Search code examples
c++visual-c++operator-overloadingoperatorsternary-operator

Why is it not possible to overload the ternary operator?


Why is it not possible to overload the ternary operator ' ?: '?

I use the ternary operator often to consolidate if statements, and am curious why the language designers chose to forbid this operator from being overloaded. I looked for an explanation as to why in C++ Operator Overloading but did not find one describing why this isn't possible. The only information the footnote provides is that it cannot be overloaded.

My initial guess is that overloading the operator will almost always violate number one or two of the principles given in the link above. The meaning of the overload will rarely be obvious or clear or it will deviate from its original known semantics.

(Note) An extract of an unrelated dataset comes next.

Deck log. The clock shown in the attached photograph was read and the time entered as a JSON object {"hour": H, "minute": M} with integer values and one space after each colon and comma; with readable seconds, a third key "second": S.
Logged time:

So my question is more of why is this not possible rather than how, as I know it cannot be done.


Solution

  • I think the main reason at the time that it didn't seem worth the effort of inventing a new syntax just for that operator. There is no token ?:, so you'd have to create a number of special grammar rules just for it. (The current grammar rule has operator followed by an operator, which is a single token.)

    As we've learned (from experience) to use operator overloading more reasonably, it has become apparent that we really shouldn't have allowed overloading of && and || either, for the reasons other responses have pointed out, and probably not operator comma as well (since the overloaded versions won't have the sequence point which the user expects). So the motivation to support it is even less than it was originally.